Maxwell wary Blues could find their form

Maxwell wary Blues could find their form

COLLINGWOOD captain Nick Maxwell has warned teammates that embattled Carlton will receive a welcome shot of adrenalin playing the Magpies this week and said yesterday the startling difference in the form of both sides reinforces how quickly fortunes can change.

As pressure mounts on the Blues after losing six of their past seven matches, Brett Ratten’s men at least know they have the game plan that can topple the Magpies – if their 60-point win in round three is any guide.

The Blues were considered premiership favourites after that win but the demise began the following Saturday when master tagger Andrew Carrazzo hurt his shoulder and the Blues were beaten by Essendon.

They have won only three matches since – against Fremantle, Greater Western Sydney and Melbourne – and have been 14th on Champion Data’s ”form ladder” since that April defeat.

Despite the Blues’ troubles, Maxwell said their earlier win over the Magpies would provide a mental boost.

”Their confidence will be up against us, obviously from round three,” he said. ”But we are a different team now. No matter who we come up against at the moment, we just want to keep winning.

”They are just someone else who is in our way and we just want to get the four points and play the type of footy we want to play.”

That type of footy has resulted in 10-straight wins, with the Magpies maintaining momentum despite fielding seven debutants.

That loss to Carlton sparked a major spat between president Eddie McGuire and former coach Mick Malthouse, the latter having called Collingwood’s defence ”leaky” and claiming there had been a distinct change in game plan under Nathan Buckley.

That defeat did bring about a tinkering of the Magpies’ game plan, although Buckley has denied his senior players went to him and demanded it revert to the defensive principles of recent seasons under Malthouse.

Maxwell said that ensuing week had been more about debate on the Pies’ game plan by those outside the club.

”It was more external. It wasn’t to do with us,” he said.

”More than anything, we got guys back and fit and firing. When guys are fit and can run around and cover the ground, you are more chance of obviously getting the points.

”As we have said a few times, the injuries we have had – you never hear us talk about injuries.

”We just go about it, the next one comes in and the 22 that go out are the 22 that have to get the job done

”The 22 didn’t get the job done on that night, obviously round one was our other loss for the year. We just have to make sure we play the way we want to play.
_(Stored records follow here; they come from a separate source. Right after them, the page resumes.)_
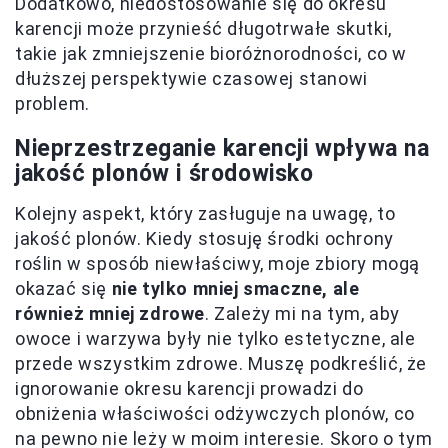
Dodatkowo, niedostosowanie się do okresu
karencji może przynieść długotrwałe skutki,
takie jak zmniejszenie bioróżnorodności, co w
dłuższej perspektywie czasowej stanowi
problem.
Nieprzestrzeganie karencji wpływa na
jakość plonów i środowisko
Kolejny aspekt, który zasługuje na uwagę, to
jakość plonów. Kiedy stosuję środki ochrony
roślin w sposób niewłaściwy, moje zbiory mogą
okazać się
nie tylko mniej smaczne, ale
również mniej zdrowe
. Zależy mi na tym, aby
owoce i warzywa były nie tylko estetyczne, ale
przede wszystkim zdrowe. Muszę podkreślić, że
ignorowanie okresu karencji prowadzi do
obniżenia właściwości odżywczych plonów, co
na pewno nie leży w moim interesie. Skoro o tym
If we do that, we will be hard to beat.”

That certainly has been the case.

Since round three, the Magpies have been ranked No. 1 for clearance differential, averaging eight more than opponents.

They have also been equal first with Adelaide in terms of contested-possession differential.
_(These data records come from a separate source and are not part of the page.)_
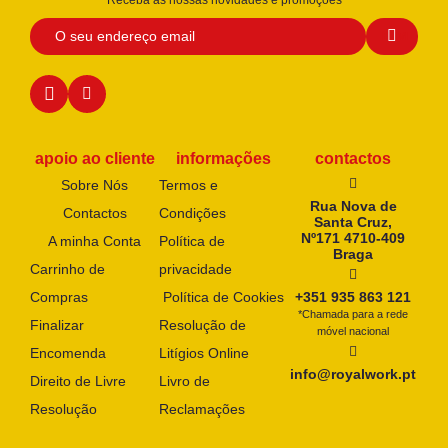
apoio ao cliente
informações
contactos
Sobre Nós
Termos e
Rua Nova de
Contactos
Condições
Santa Cruz,
Nº171 4710-409
A minha Conta
Política de
Braga
Carrinho de
privacidade
Compras
Política de Cookies
+351 935 863 121
*Chamada para a rede
Finalizar
Resolução de
móvel nacional
Encomenda
Litígios Online
info@royalwork.pt
Direito de Livre
Livro de
Resolução
Reclamações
In the corresponding period, the Blues are ranked 13th in clearance differential, averaging a negative three, and are ranked 10th in contested-possession differentials, breaking even with opponents.

The Magpies’ pressure has been superb and reminiscent of the latter stages of their drive towards the 2010 flag.

They had 27 tackles inside their attacking arc against the Dockers on Saturday – the second-highest on record by the club – with youngster Jamie Elliott having 10.

Overall, the Magpies had 100 tackles, only the second time on record they had reached three figures.

Clearly, it’s been some turnaround since the Magpies’ shaky start to the year.

”It just shows how quickly things can turn around in this game,” Maxwell said. ”For us, we had to work from such a long way back but you keep grinding it out and controlling what you can control. As a group, we will get to where we want to be.”

One player trying to grind his way through a difficult period has been Travis Cloke. The power forward has a team-high 31 goals from 13 matches and was subbed off on Saturday after recording only seven disposals.

Cloke, in the spotlight over his contractual negotiations, is still contesting hard but the rewards haven’t been great. Maxwell said he was pleased with Cloke’s work.

”He is in our leadership group. We expect him to keep structuring up the forward line,” he said. ”That is probably something most people underestimate and don’t see a lot of – he is our one forward that is in the leadership group, so he has taken on a big load there and making sure everything is structured the way we want it.”